Texto de origen:
********************
Aunque los ardientes defensores de los libros de Aznar sostienen que nunca han supuesto riesgos para la salud porque ni los ha escrito él, ni nadie los ha abierto ni tratan, en fin, de nada interesante, útil o entretenido, también se afirma que un número indefinido de españoles, entre ellos Mariano Rajoy, en cuanto se enteran de que el expresidente ha vuelto a ponerse profundo, corren a las farmacias para reforzar el sistema inmunológico. Cuando Vázquez Montalbán inventó el término «aznaridad» más que una expresión sociopolítica coyuntural estaba anticipando el nombre de un padecimiento crónico, como sabe cualquiera que, sin un bastón a mano, se las haya visto con El futuro es hoy, última sudoración de la aznaridad en la que, con las infalibles referencias a Churchill, a un liberalismo fantasma, al necesario blindaje constitucional contra la fractura territorial y a los refritos habituales salidos de la casa de juegos de la FAES pueden leerse frases como esta: «El año 1957 es posterior a 1949». No se sabe por qué, en estos casos, nadie pide urgentemente la intervención de los facultativos o del Centro Nacional de Inteligencia, o de los bomberos, o de todos a un tiempo.
********************
Ítems de cuestionario basados en gráficos
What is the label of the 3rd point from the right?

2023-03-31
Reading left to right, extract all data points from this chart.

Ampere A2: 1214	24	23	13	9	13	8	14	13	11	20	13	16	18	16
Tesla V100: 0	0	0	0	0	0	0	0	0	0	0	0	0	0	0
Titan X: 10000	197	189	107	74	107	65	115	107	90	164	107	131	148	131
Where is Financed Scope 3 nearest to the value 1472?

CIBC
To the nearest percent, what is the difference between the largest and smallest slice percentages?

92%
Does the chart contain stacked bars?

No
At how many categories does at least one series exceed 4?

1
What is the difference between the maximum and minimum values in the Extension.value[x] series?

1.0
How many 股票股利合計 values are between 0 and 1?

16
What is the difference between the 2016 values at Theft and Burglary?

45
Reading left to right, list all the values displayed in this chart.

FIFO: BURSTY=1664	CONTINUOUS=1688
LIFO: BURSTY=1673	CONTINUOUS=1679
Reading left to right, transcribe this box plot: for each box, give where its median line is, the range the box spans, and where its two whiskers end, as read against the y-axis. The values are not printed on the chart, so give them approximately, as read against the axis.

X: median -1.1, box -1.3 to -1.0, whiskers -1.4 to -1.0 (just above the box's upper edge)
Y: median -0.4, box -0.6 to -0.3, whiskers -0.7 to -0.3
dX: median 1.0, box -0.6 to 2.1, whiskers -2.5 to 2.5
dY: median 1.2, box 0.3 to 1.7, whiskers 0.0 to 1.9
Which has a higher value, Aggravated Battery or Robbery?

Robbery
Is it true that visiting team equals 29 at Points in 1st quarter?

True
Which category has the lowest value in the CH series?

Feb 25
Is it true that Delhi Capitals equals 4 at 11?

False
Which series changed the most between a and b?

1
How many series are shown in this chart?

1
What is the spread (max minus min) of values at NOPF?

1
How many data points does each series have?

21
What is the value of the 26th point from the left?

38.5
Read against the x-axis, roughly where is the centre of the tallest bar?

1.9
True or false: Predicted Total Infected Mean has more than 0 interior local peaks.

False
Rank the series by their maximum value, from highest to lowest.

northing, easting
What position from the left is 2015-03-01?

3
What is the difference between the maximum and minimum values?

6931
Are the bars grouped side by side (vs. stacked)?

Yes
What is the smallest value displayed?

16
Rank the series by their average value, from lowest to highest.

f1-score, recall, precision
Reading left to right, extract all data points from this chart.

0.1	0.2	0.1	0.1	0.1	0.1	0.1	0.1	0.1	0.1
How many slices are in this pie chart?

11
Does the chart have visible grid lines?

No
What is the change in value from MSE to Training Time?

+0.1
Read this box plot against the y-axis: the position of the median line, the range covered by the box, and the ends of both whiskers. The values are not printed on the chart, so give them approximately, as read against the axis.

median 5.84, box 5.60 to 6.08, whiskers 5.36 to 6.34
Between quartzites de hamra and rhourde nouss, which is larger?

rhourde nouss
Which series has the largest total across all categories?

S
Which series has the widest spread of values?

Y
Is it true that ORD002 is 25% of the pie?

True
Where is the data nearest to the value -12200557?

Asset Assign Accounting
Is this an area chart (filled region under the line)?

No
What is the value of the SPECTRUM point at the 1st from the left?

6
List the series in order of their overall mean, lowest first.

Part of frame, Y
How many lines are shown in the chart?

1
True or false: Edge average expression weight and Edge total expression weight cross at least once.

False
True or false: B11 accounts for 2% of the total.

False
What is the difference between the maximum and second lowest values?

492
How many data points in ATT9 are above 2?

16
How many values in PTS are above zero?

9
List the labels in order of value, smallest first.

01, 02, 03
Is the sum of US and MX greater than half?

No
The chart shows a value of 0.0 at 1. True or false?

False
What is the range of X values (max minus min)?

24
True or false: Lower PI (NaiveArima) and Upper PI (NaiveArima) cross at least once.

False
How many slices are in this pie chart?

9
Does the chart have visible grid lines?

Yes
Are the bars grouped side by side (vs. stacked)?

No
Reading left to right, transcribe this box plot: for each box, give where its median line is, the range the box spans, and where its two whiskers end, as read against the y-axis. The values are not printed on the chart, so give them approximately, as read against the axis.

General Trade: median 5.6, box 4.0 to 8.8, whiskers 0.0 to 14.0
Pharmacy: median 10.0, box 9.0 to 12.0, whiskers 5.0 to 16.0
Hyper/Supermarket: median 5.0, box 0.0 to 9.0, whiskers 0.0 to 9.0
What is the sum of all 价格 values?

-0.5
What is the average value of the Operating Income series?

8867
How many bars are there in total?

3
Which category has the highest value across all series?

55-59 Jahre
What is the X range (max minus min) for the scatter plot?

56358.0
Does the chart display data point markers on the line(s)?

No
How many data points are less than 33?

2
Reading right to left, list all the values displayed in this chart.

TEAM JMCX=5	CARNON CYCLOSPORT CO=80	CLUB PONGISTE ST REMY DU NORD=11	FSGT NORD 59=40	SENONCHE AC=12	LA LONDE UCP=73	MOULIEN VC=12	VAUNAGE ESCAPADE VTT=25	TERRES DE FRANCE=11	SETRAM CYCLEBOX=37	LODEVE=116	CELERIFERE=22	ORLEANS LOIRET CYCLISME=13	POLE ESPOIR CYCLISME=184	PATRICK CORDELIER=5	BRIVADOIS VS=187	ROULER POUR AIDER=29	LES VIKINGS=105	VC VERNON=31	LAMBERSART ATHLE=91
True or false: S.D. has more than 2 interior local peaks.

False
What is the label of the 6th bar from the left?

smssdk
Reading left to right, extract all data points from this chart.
********************
Tarea solicitada A:
Según el texto sobre los libros de Aznar, ¿por qué afirman sus ardientes defensores que esos libros nunca han supuesto riesgos para la salud?
Tarea solicitada B:
Responda estas preguntas con datos del texto sobre los libros de Aznar:
(i) ¿Quién inventó el término «aznaridad»?
(ii) ¿Qué título tiene el libro que el texto llama «última sudoración de la aznaridad»?
(iii) ¿A qué persona se nombra entre los españoles que corren a las farmacias?

Respuesta esperada A:
Lo afirman porque, según ellos, ni los ha escrito él, ni nadie los ha abierto, ni tratan de nada interesante, útil o entretenido.

Respuesta esperada B:
(i) Lo inventó Vázquez Montalbán.
(ii) El libro se titula El futuro es hoy.
(iii) Se nombra a Mariano Rajoy.